My rage against the machine

Updated: Jul 9, 2018

I was about to start working on my first machine translation post-editing project in the field of IT, but the client did not specify any requirements in terms of UI items and did not provide glossaries. I was provided with a set of instructions that confused me though.

They were basically saying that I should not spend more than 4-5 seconds evaluating whether the machine translated segment can be easily and quickly reused. I should not make preferential changes to correct what is already good and I should refrain from making unnecessary fixes. I should reuse as much as possible in order to increase productivity.

OK then. Dear machine, let's see what you got.

Allow users to log in with their own credentials for all web applications was translated to say To allow user to stump in with their to own certificates for all weaving of applications in Croatian.

Gotta translate this from scratch.

Your account has been locked out for 5 minutes, please try again later = Your account is locked outer side for 5 minutes, to gratify to try again subsequent

Gotta translate this from scratch.

We can’t seem to find the page you are looking for - We hypocrisy to seem to find the page you are looking for

I know that "cant" is hypocritical and sanctimonious talk, but dear machine, how did you get "hypocrisy" out of "can't", with an apostrophe?

Are we playing the Shave My Legs For Free game?

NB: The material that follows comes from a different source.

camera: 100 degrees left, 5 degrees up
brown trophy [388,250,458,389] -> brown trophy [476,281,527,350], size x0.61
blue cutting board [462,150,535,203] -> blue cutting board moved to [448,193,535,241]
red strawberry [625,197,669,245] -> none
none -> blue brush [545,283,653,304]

It seems like the connection is slow or something went wrong while loading the data = Internet to seem like connection is sluggish or something he left topsy turvy short time span bunker data

Obviously, there were segments that had to be translated from scratch. Other than that, there was one segment in Cyrillic - perhaps the machine confused Croatian with Serbian? The pronoun "it" was consistently translated as "Internet", which was quite a puzzle. Another thing that this machine was consistently bad at was capitalization. Capitalization rules are quite different in English and Croatian, but something made this machine think it can think, so it did not capitalize what had to be capitalized and vice versa.

Did you know that "part(s)" can be translated in a number of ways in Croatian and neither of them would be using parentheses, e.g. dio ili dijelovi, dijela ili dijelova, dijelu ili dijelovima, dio ili dijelove, etc. Croatian has 7 grammatical cases, whereas English has three, completely unrelated to the ones in Croatian. Come on, machine, I dare you: show me your algorithm for that!

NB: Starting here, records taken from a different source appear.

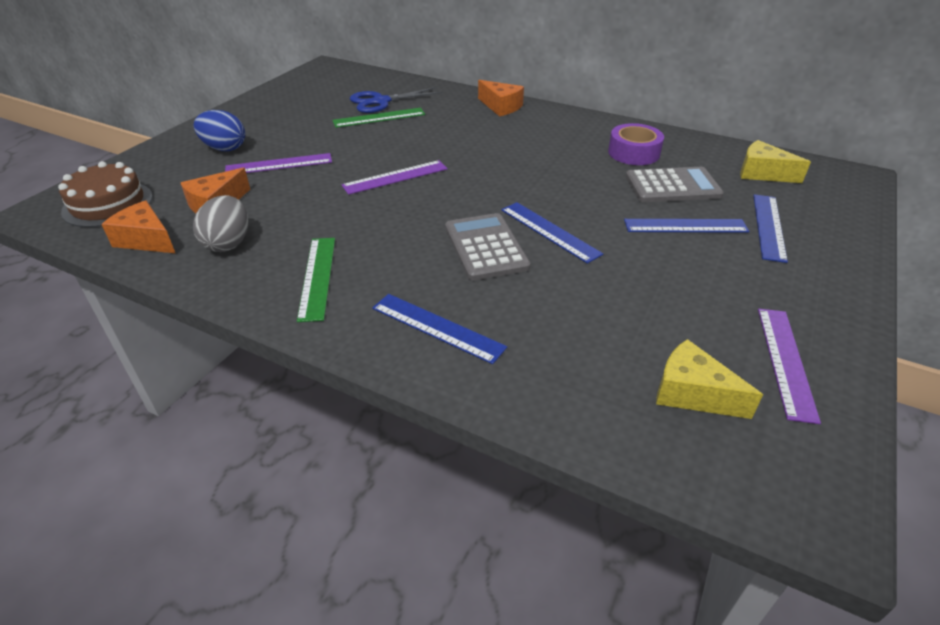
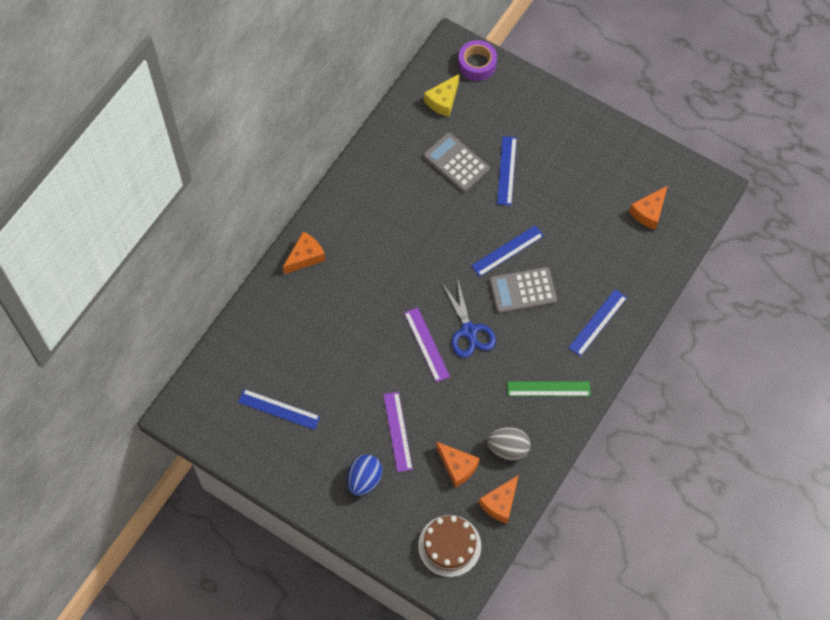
camera: 85 degrees left, 25 degrees up
green ruler [332,108,425,128] -> none
blue scissors [350,87,443,113] -> blue scissors moved to [442,277,496,358]
purple tape [608,123,664,165] -> purple tape moved to [458,40,497,81]
grey calculator [626,167,724,202] -> grey calculator turned 45 degrees counterclockwise [423,132,490,192]
yellow cheese [656,339,763,419] -> orange cheese [629,186,668,230]
blue ruler [753,194,788,263] -> blue ruler moved to [238,389,321,430]
purple ruler [758,309,821,424] -> none

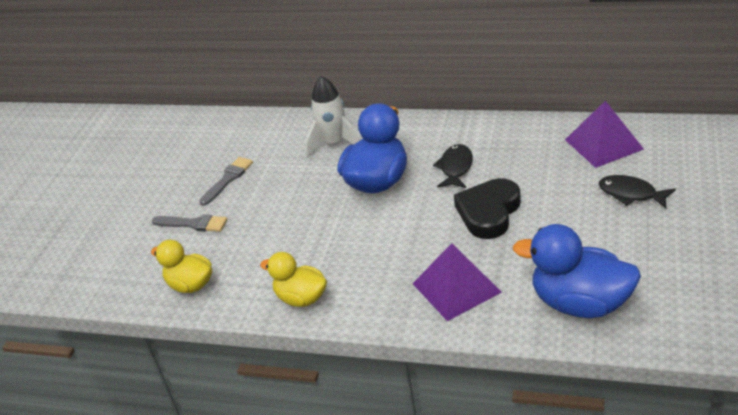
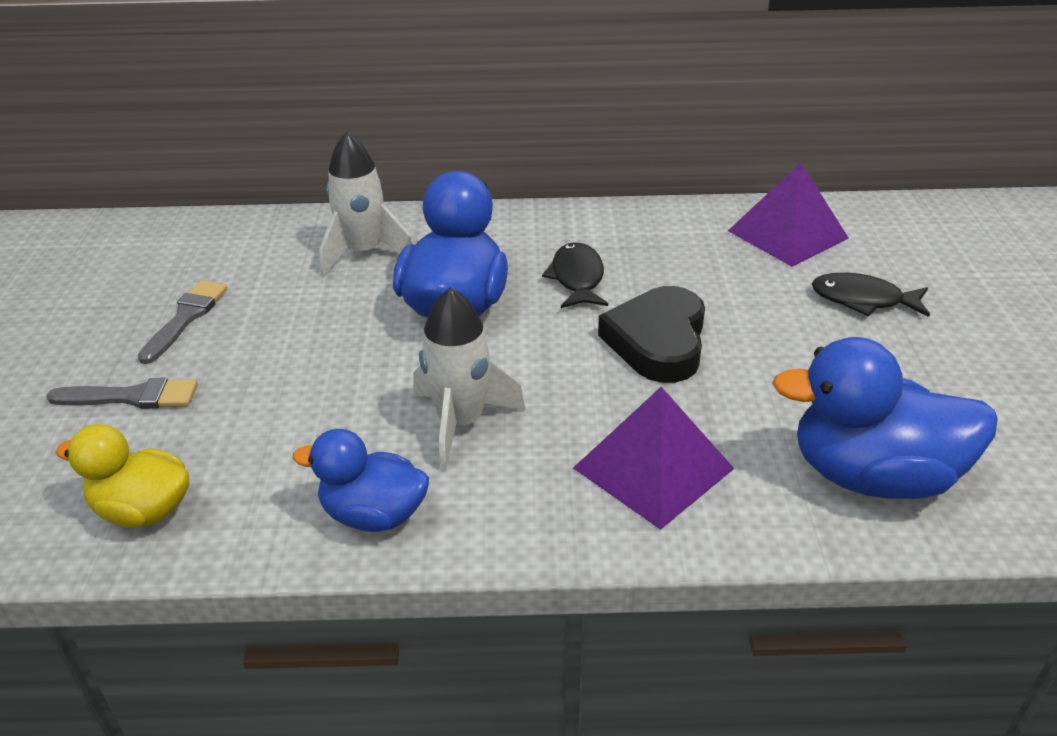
camera: 20 degrees left, 0 degrees up
yellow duck [260,252,327,307] -> blue duck [293,429,429,532]
none -> white rocket [413,287,526,470]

As for the UI elements, it was up to me, so I decided to fully translate them. I used the MS-approved terminology, and I can only hope that the readers are using the localized version of the software to which this documentation relates.

What made me smile was that this machine even produced some typos. Which made me like it a little better. Maybe it's more similar to humans than I thought?

Final thoughts

I still don't see where this is going. I did spend more time post-editing unusable machine translation output than I would translating this text from scratch. Some segments made me laugh, while others frustrated me because they reminded me of editing substandard translations for peanuts.

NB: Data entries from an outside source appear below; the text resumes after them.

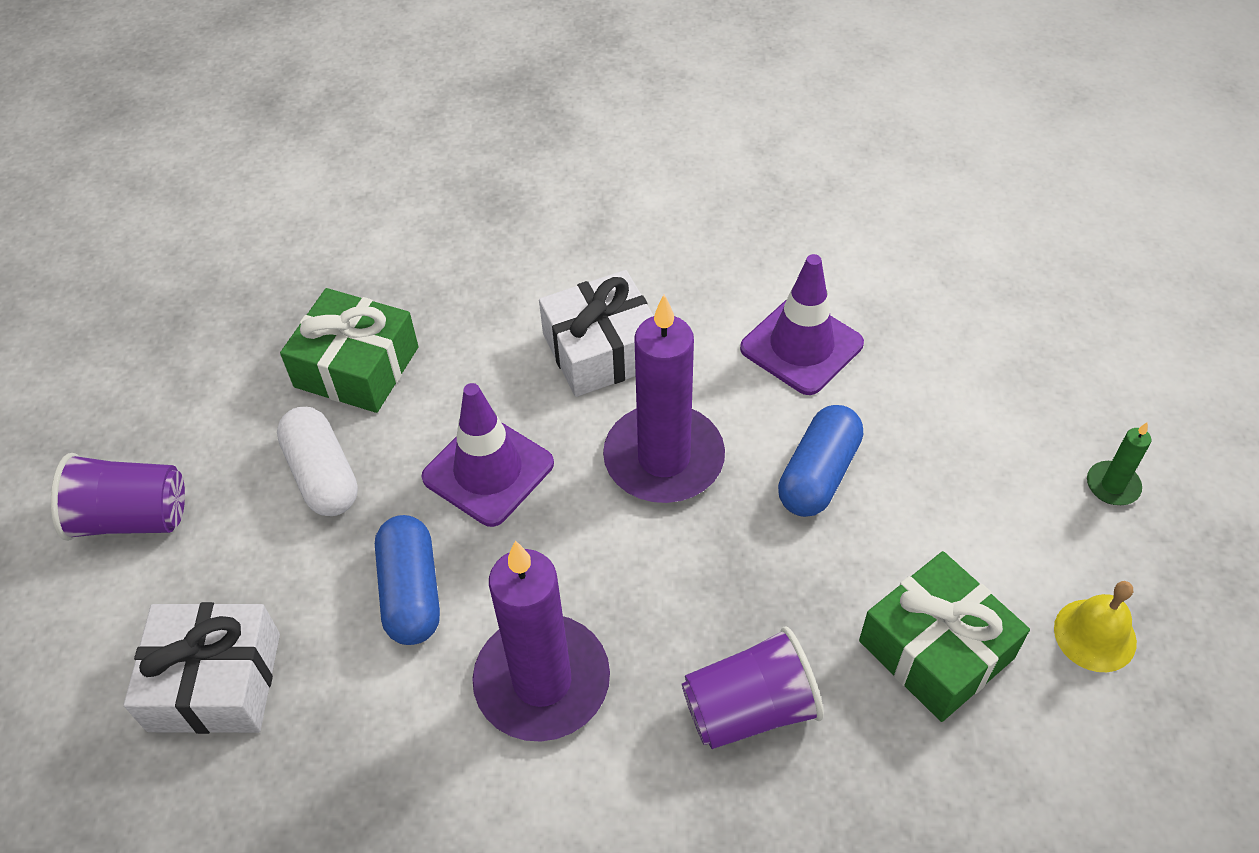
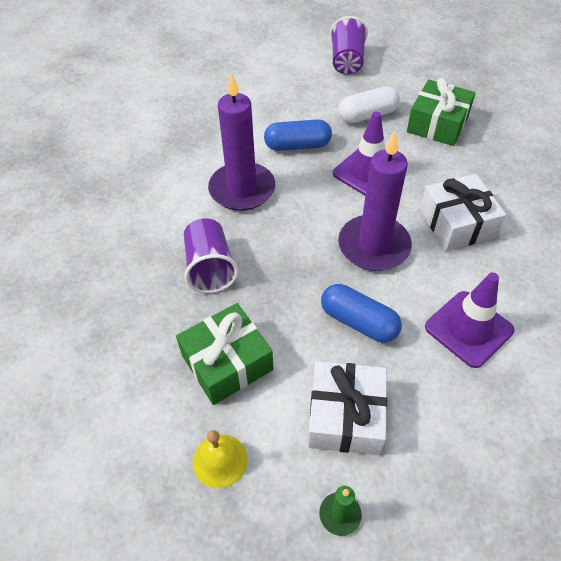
camera: 95 degrees right, 0 degrees up
white gift [124,602,280,734] -> white gift moved to [308,361,387,455]

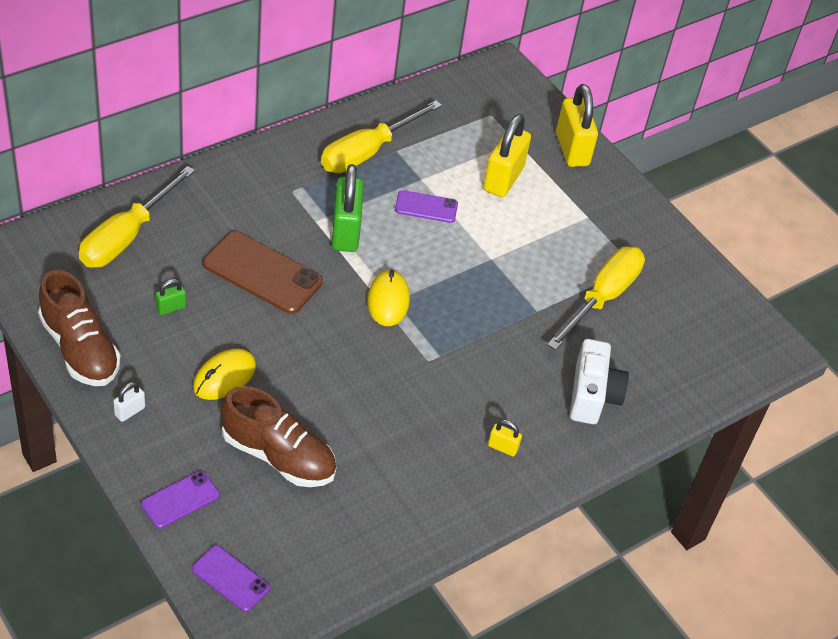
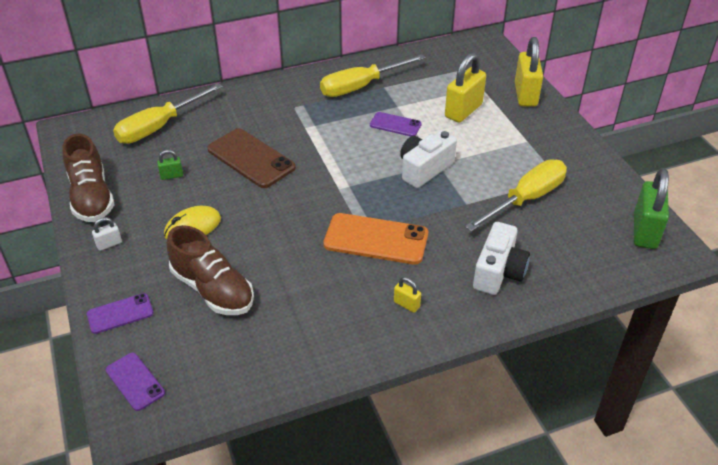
camera: 20 degrees right, 5 degrees down
green padlock [331,164,364,252] -> green padlock moved to [634,168,669,249]
yellow mouse [367,270,410,326] -> none
none -> orange phone [323,213,428,265]
none -> white camera [400,130,457,188]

I understand that there is potential in this field and that a whole new generation of machine-translation post-editors may be formed. What worries me is the impact this may have on language in general.

Since machines translate words instead of ideas, for machine translation to work, source text needs to be perfect, but not only that; it has to be written clearly and as simply as possible. In the era of globalization, will we modify the way we write only to be able to translate using machines? When you input a complex sentence filled with idioms or phrasal verbs into Google Translate and you don't get the expected result, you become aware that you need to simplify your sentence. Lose the phrasal verbs, lose the idioms, lose any possible ambiguity and you get the perfect simplified source for your perfect cheap translation.